Transparent solar cells (TSCs) hold promise for applications in building‐integrated photovoltaics (BIPVs) and vehicles. However, existing TSCs often have compromised color neutrality and efficiency because of the distinctive colors arising from their photoactive materials. The study proposes a novel fabrication method for TSCs based on Si wafers with the average visible transmittance (AVT) controlled by creating a microhole pattern through a combination of nanosecond laser drilling and subsequent wet etching.

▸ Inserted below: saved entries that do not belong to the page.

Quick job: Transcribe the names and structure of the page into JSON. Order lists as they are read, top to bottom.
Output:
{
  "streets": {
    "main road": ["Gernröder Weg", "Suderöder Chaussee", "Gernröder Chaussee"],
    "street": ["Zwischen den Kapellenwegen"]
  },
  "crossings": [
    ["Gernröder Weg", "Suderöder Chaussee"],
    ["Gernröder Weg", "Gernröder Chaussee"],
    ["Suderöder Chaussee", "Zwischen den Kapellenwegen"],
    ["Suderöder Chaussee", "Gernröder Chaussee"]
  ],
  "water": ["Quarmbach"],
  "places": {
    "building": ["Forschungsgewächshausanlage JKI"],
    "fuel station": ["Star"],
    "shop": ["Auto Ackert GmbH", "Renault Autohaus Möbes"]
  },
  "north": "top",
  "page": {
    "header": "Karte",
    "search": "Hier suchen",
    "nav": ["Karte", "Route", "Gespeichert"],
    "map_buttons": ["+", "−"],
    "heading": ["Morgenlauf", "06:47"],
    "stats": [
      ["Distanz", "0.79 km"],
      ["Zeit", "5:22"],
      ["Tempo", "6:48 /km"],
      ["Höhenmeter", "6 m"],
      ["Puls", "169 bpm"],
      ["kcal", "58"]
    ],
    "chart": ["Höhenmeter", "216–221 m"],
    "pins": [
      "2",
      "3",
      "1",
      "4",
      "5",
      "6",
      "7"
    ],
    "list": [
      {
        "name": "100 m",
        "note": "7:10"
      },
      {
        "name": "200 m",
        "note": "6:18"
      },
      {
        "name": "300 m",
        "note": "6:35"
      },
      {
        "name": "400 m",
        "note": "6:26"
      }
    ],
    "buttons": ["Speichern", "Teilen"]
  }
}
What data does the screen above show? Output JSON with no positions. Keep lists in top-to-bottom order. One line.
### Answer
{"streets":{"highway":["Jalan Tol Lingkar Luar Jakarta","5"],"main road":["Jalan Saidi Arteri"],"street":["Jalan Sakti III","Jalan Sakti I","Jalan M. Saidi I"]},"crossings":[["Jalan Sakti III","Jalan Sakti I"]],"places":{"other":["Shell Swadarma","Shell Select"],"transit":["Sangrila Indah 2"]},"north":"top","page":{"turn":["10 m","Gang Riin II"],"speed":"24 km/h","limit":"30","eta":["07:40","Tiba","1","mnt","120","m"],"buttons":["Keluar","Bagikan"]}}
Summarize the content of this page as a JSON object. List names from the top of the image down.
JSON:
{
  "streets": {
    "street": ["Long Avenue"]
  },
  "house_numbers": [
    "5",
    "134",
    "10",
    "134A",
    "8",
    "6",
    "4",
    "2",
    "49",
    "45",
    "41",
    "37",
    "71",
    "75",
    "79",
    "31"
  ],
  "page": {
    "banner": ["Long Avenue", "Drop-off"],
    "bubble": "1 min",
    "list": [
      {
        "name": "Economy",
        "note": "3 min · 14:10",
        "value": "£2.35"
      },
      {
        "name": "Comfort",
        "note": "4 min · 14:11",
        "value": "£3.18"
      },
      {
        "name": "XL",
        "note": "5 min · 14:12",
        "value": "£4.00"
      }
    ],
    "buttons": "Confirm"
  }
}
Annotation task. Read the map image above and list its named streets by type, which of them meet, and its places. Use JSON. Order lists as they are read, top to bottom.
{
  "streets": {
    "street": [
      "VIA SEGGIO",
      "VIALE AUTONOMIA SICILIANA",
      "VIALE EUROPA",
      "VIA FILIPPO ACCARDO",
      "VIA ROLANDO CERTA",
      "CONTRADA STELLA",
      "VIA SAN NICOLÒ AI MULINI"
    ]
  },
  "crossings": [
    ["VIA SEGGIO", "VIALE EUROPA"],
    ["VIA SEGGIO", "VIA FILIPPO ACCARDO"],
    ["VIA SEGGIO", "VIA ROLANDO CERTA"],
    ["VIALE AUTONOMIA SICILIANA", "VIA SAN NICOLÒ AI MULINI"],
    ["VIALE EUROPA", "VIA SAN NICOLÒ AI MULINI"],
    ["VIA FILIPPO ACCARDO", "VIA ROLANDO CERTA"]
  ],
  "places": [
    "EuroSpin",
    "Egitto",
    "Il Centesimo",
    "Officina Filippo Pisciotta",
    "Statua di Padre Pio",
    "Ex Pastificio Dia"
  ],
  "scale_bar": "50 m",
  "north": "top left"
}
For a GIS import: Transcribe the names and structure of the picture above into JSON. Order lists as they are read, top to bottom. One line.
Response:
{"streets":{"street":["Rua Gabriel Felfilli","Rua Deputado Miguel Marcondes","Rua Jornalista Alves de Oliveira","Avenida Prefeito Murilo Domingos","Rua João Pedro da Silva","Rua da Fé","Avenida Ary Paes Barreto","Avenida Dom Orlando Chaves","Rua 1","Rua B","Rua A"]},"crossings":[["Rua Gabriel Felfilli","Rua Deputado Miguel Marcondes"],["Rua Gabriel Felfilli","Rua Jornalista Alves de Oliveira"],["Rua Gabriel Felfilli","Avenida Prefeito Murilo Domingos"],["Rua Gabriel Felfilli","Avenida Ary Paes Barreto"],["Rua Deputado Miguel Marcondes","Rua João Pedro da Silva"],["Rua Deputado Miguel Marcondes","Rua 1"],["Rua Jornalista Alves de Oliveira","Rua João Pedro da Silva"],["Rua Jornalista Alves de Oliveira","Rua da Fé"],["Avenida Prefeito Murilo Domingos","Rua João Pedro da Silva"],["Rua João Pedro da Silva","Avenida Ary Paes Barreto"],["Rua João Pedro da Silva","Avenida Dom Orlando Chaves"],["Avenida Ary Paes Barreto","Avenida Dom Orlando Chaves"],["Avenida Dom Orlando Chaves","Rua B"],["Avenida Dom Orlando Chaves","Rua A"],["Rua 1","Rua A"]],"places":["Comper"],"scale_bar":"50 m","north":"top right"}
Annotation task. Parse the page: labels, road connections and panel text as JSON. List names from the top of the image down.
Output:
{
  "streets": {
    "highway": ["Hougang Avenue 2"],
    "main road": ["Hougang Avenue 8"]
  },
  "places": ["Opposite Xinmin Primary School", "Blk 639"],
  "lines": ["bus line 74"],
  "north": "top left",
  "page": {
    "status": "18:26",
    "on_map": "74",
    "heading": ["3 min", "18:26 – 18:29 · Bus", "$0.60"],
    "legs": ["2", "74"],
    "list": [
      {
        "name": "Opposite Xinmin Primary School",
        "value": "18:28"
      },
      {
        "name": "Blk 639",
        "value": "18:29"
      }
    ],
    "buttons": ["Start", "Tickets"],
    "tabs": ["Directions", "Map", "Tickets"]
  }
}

Through this ambient‐air process, organic–Si hybrid TSCs are successfully realized by integrating an organic PEDOT:PSS layer onto this structure with a neutral color. The power conversion efficiency (PCE) is adjusted by the fraction of the perforated region, and it attained 6.20% at 30% AVT, 5.37% at 40% AVT, and 4.67% at 50% AVT. In this hybrid TSC approach, the CIE color coordinates are closely aligned with the neutral‐color points (0, 0), resulting in color rendering index (CRI) values exceeding 99. The strategy represents a significant step toward the development of efficient color‐neutral TSCs for transparent solar applications. The study demonstrates PEDOT: PSS‐based organic hybrid transparent Si solar cells by a cost‐effective method, combining nanosecond laser perforation and wet etching under ambient conditions. The devices achieve impressive efficiencies of 6.20%, 5.37%, and 4.67% at transmittances of 30%, 40%, and 50%, respectively, and guarantee optically neutral color, maintaining clarity with a color rendering index of ≈100.